Uploaded with ImageShack.us
Chelsea - Sunderland cs 0-0
W międzyczasie kiedy handlowałem na rynku powyżej zauważyłem mocne wybicie overa 2,5 w tym spotkaniu. Szybko więc wszedłem na rynek cs 0-0 i z wcześniej włączonym tick offsetem zaatakowałem koszyk 18,0. Po chwili patrze na rynki, a tu wszystko stoi, wszystkie aktualne bety zawiesiły się, spoglądam na API info w GT a tam niespodzianka 15 --- 28000. Mówie no to pięknie kolejna awaria. Lecz po konsultacji na forum i innymi użytkownikami doszedłem do wniosku, że to coś z moim netem jest nie tak, gdyż u nich wszystko było jak najbardziej w porządku. po około 3-4 min wszystko zaczeło działać jak należy. Moim oczom ukazał sięgreen na 20e a kurs sobie leciał dalej w dół, niestety już beze mnie. Najniżej pobierało się nawet 16,0 a ja miałem oddane wszystko przez tick offseta po 17,5 ;/ Po tym spotkaniu pozostał właśnie ogromny niedosyt. Można było tutaj wyciągnąć nawet 4 razy tyle. Choć pewnie nie przewidział bym tak idealnie spadku, aż do 16,0 ale na pewno te 2-3 ticki spokojnie by się złapało. Trudno się mówi...
Z drugiej strony również mogło być jeszcze gorzej. W każdym momencie over mógł zawrócić i wtedy musiałbym zamykać rynek na czerwono.


Uploaded with ImageShack.us
Wcześniej jeszcze przed spotkaniami ligi angielskiej obserwowałem troszkę rynek szkockiej Premier League - St. Johnstone - Rangers. Niestety wszedłem w rynek już zbyt późno. Było już po największych spadkach. Można było jedynie pokusić się o złapanie jakiegoś ticka, lecz wolałem nie ryzykować na &quot;obcym terenie&quot; i skupiłem się tylko na obserwacjach. Wcześniej raczej nie wchodziłem na rynki tej ligi, może jedynie wtedy gdy grał Celtick z Rangersami, tak więc płynność była dla mnie niemałym szokiem. Ponad 50k obrotu na samym 0-0 to według mnie rewelacja na tykim meczu.
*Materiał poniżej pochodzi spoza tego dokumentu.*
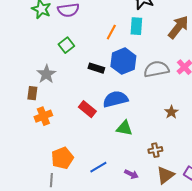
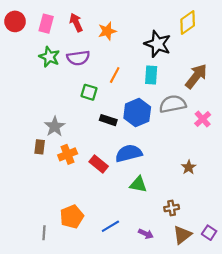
orange line: (111, 32) -> (115, 75), moved
green square: (66, 45) -> (89, 92), moved, turned -35
gray semicircle: (156, 69) -> (173, 104), moved
orange cross: (43, 116) -> (68, 154), moved
gray line: (51, 180) -> (44, 233), moved

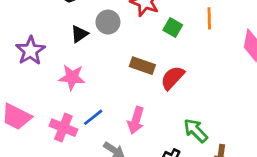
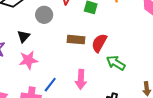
black triangle: (79, 34) -> (24, 36), moved
green arrow: (196, 131) -> (116, 63), moved

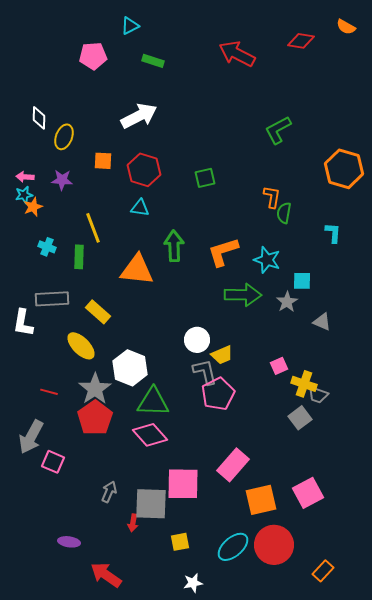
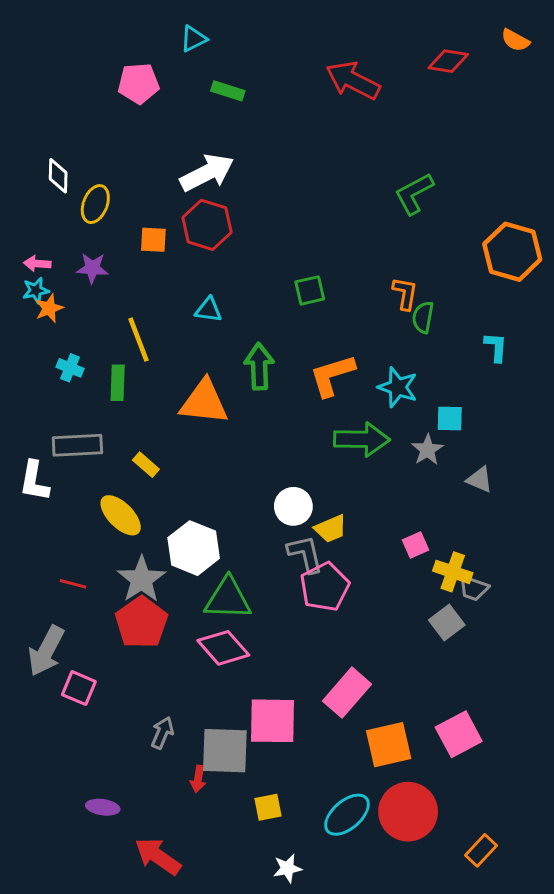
red hexagon: (144, 170) -> (207, 225), moved
green square: (205, 178) -> (310, 290), moved
yellow rectangle: (98, 312) -> (146, 465), size x0.7

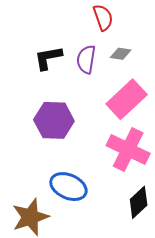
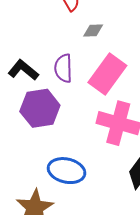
black L-shape: (48, 58) -> (23, 70), moved, turned 60
purple semicircle: (86, 59) -> (63, 68), moved

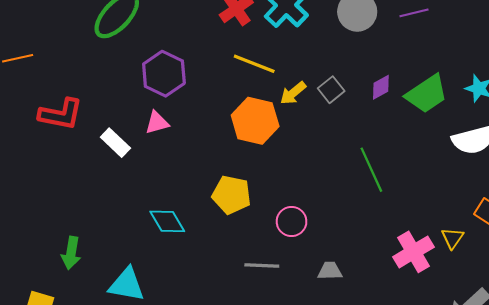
Drugim spotkaniem, w którym również nie podjąłem żadnej decyzji o wejściu było Mallorca - Real Madryt. Rynek 0-0 tego spotkania wydawał mi się trochę dziwny i sztuczny. Kiedy over tutaj znajdował się na poziomie około 1,59-1,60 cs 0-0 stało na 21 i zaczeło wtedy odbijać dochodząć aż do 23. Over w tym czasie stał i próbował przebić granicę 1,60. Po chwili jednak pojawiła się korekta i spadło gdzieś do 1,57. Na 0-0 nie miało to o dziwno żadnego wpływu. Dalej stało sobie na poziomie 23 i nic się tam nie działo konkretnego. Wszystko się zmieniło kiedy over znów zbliżył się do 1,60. Wtedy momentalnie zeszło wszystko z koszyka 23 oraz z 22. Kiedy przebita została bariera 1,60 również wykupione zostało wszsytko z koszyka 21 lecz długo tak się nie utrzymało i znów skoczyło do 22, a przed samym meczem bodajże na 23 mimo, że over już nie spadał.